As the noble Lord, Lord Skidelsky, said, the expansion of higher education does not necessarily address some of the key issues.
The institute also stated:
"Clearly, British business needs a well-educated workforce in order to enhance its ability to compete. However, it does not follow from this that the UK needs more graduates, regardless of their academic discipline. Britain already has the highest proportion of 21 year olds graduating amongst Organisation for Economic Co-operation and Development (OECD) countries. According to the OECD, 35.6 per cent of people aged 21 graduated in 1999. By way of contrast, only 14 per cent of British employees have intermediate level vocational qualifications compared to 46 per cent of German employees".
The Government have pledged to expand access. Can we be certain that the funding will keep pace with the expansion? Are the Government convinced that the quality of higher education will not suffer? Are the Government not concerned about the number of young people drifting into higher education who would benefit much more from higher quality vocational training in further education or in the workplace? Are the Government satisfied with the quality of all degree courses? Do the Government accept that further education has much to offer young people, both in terms of high quality, sub-degree vocational education and in terms of providing education and training nearer to where students live, thereby avoiding mounting debt?

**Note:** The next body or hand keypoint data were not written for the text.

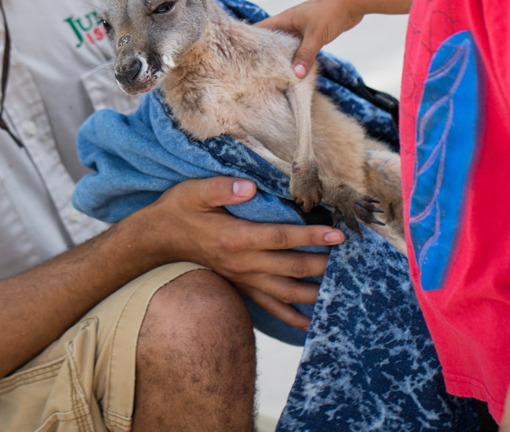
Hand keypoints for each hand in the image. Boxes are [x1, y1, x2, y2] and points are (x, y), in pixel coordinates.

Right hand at [139, 177, 344, 329]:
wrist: (158, 239)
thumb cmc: (179, 210)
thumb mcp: (193, 191)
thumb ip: (221, 188)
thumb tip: (249, 187)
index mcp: (235, 238)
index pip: (281, 238)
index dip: (311, 236)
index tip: (338, 234)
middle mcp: (242, 263)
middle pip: (291, 268)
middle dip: (324, 264)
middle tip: (351, 260)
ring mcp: (242, 278)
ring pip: (286, 292)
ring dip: (315, 293)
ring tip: (341, 290)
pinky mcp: (241, 286)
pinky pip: (269, 307)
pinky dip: (291, 317)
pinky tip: (311, 323)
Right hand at [257, 0, 362, 76]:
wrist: (353, 2)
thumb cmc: (331, 13)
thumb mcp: (316, 36)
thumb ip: (305, 55)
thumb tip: (296, 74)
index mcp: (285, 18)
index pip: (261, 30)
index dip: (251, 41)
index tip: (243, 57)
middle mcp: (290, 23)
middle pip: (272, 39)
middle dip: (266, 53)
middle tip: (256, 70)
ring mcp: (301, 28)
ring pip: (286, 44)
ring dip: (283, 56)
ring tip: (273, 73)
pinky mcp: (311, 33)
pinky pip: (299, 46)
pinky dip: (296, 56)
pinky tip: (295, 68)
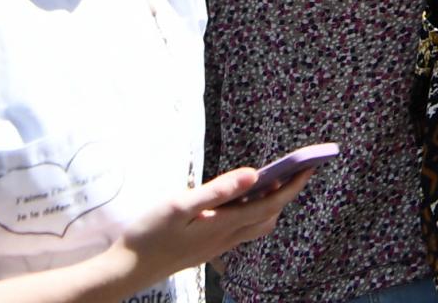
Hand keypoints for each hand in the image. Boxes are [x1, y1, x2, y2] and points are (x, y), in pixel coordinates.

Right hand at [116, 166, 311, 287]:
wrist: (126, 271)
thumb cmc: (148, 235)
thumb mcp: (179, 206)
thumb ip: (218, 191)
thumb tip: (254, 175)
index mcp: (223, 225)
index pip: (270, 204)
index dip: (293, 185)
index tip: (310, 166)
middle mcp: (226, 238)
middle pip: (268, 216)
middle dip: (285, 194)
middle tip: (293, 169)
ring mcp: (217, 246)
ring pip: (256, 226)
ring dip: (268, 204)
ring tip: (268, 181)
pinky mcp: (207, 249)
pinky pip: (240, 230)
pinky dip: (250, 213)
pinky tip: (238, 202)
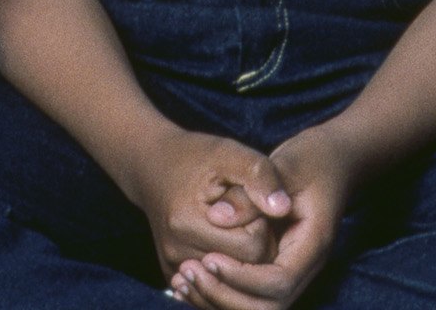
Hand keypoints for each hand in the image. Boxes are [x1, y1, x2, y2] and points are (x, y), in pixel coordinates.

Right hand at [127, 128, 291, 287]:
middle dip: (257, 243)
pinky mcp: (172, 275)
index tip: (254, 200)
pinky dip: (227, 266)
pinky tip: (224, 242)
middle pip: (244, 268)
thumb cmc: (195, 157)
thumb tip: (284, 208)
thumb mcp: (229, 153)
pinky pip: (215, 284)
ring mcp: (174, 268)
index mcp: (188, 223)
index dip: (264, 222)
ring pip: (231, 279)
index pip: (253, 246)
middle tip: (250, 214)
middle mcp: (177, 253)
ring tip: (236, 226)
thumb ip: (259, 176)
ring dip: (243, 256)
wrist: (152, 166)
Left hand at [167, 125, 354, 307]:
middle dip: (226, 296)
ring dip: (220, 299)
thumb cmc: (312, 157)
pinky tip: (191, 282)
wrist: (335, 158)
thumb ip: (253, 192)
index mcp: (313, 245)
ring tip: (183, 279)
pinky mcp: (276, 266)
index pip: (279, 284)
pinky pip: (250, 294)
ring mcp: (292, 269)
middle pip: (268, 307)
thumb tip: (218, 217)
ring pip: (257, 307)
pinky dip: (221, 291)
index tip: (210, 258)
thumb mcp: (285, 165)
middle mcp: (305, 266)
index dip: (242, 278)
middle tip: (189, 272)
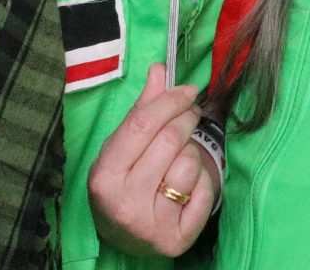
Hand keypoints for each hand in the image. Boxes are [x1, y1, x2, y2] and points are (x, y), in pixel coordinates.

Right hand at [87, 65, 216, 256]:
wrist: (124, 238)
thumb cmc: (124, 184)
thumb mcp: (122, 148)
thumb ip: (142, 110)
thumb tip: (160, 69)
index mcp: (104, 176)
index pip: (142, 125)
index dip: (169, 102)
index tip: (188, 90)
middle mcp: (124, 203)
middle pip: (169, 140)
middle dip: (185, 120)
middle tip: (191, 114)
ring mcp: (150, 225)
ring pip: (189, 164)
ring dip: (192, 153)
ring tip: (180, 160)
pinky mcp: (176, 240)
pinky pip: (205, 191)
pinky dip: (203, 182)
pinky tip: (187, 187)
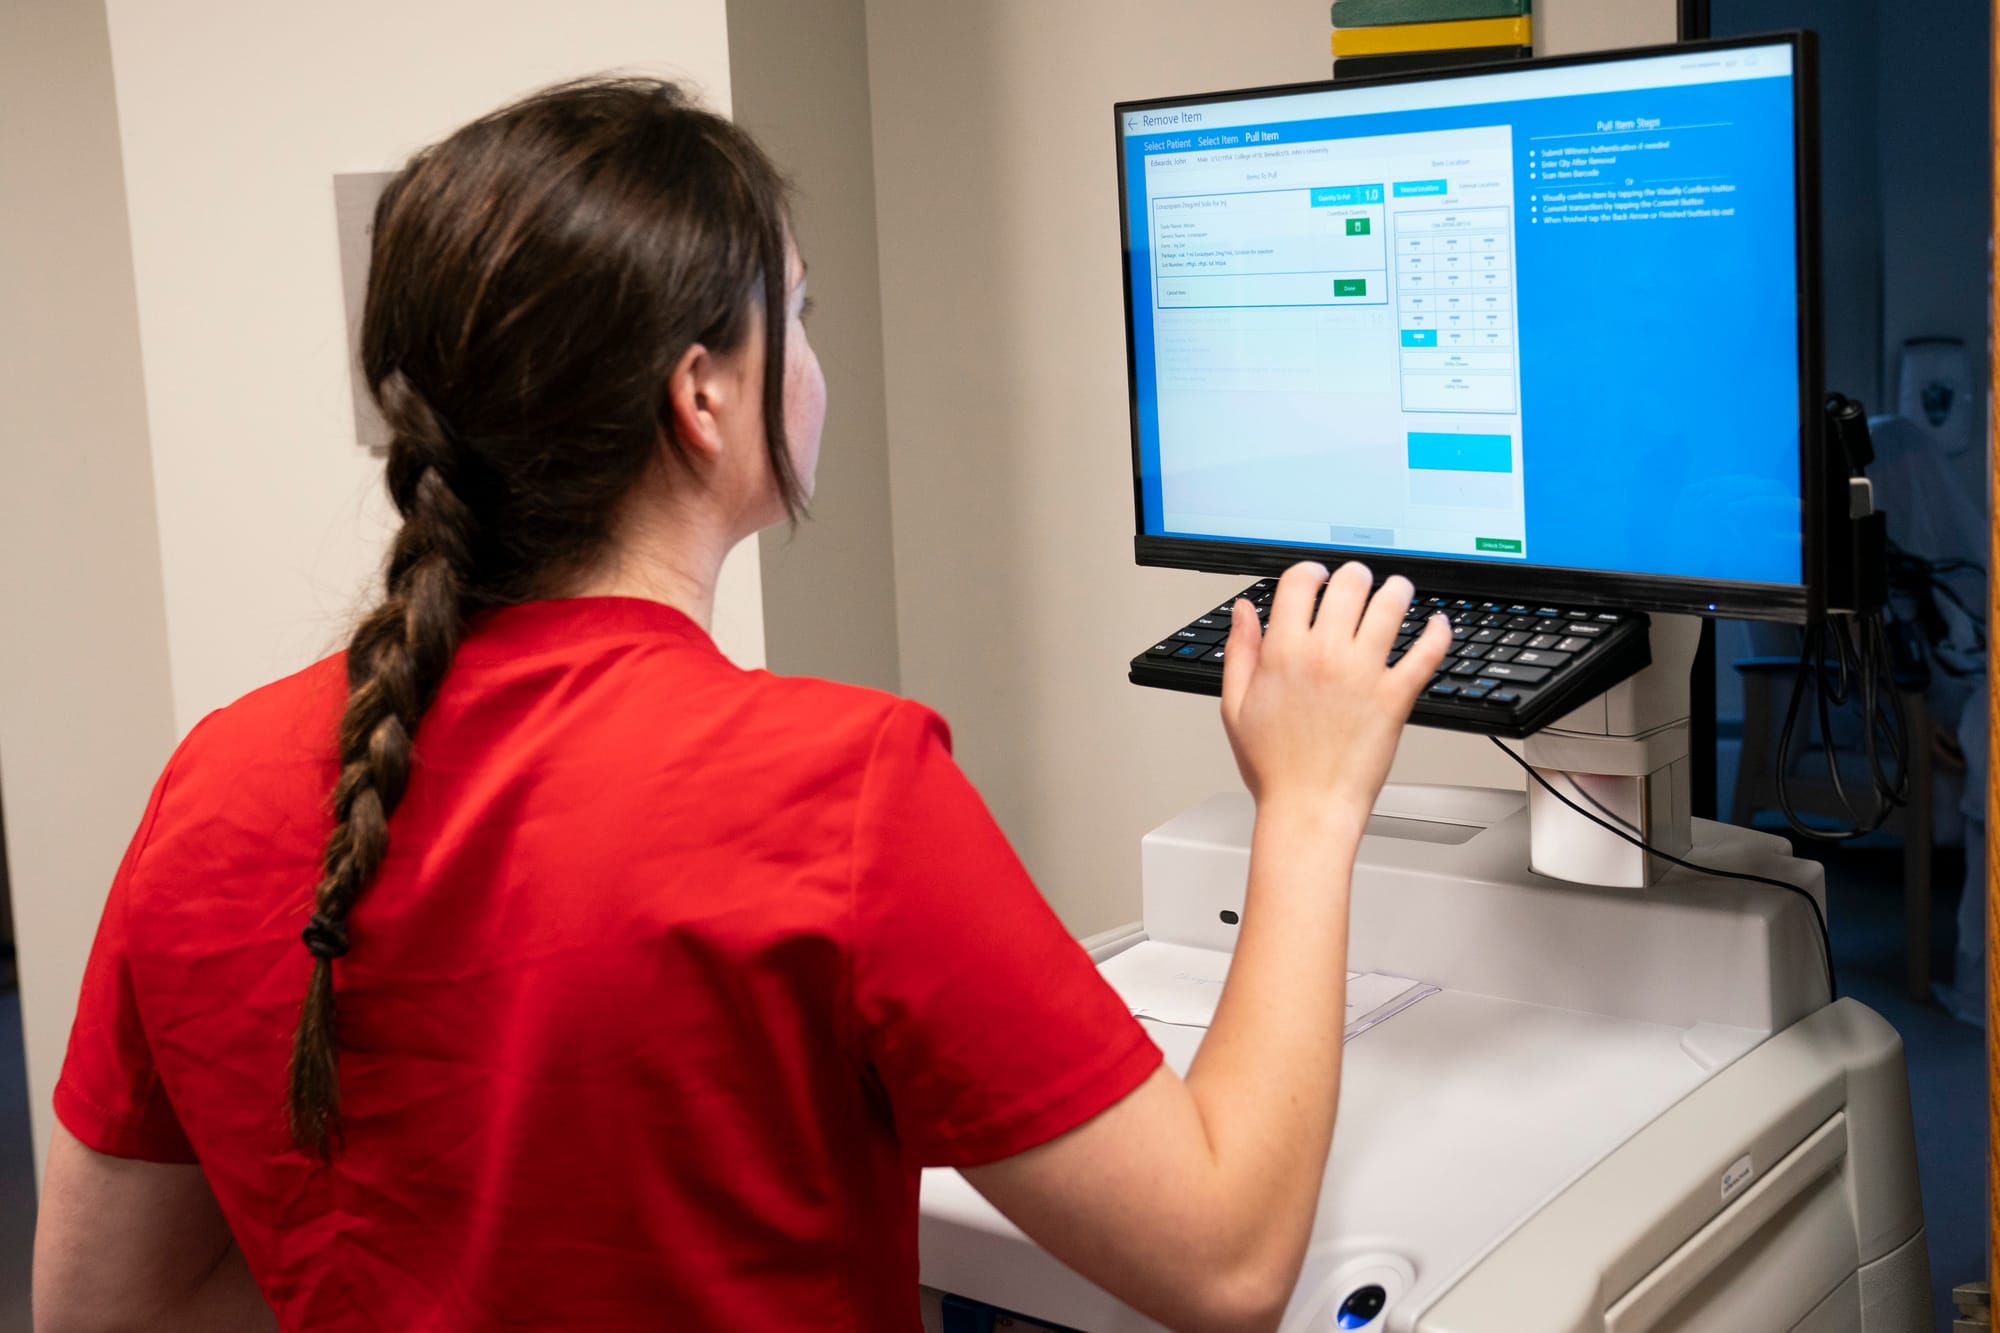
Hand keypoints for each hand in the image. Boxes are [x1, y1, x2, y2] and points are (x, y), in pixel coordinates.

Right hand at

The world beyond school is a tough and competitive place. For our country to compete successfully, the potential of all young people should be developed. The determination to expand higher education must not be at the expense of standards or of high quality vocational education and sub-degree courses in further education, which would be more appropriate for many students. Parity of esteem for all forms of education and training—academic and vocational—is also important. The important issues are the same for post-16 as for pre-16 education: provision should be appropriate to the educational needs, aptitudes and potential of every student. For the Government simply to say that they are spending more money misses the point of the debate. Greater professional freedom, academic freedom for our universities, flexibility, choice, quality and standards are the real issues.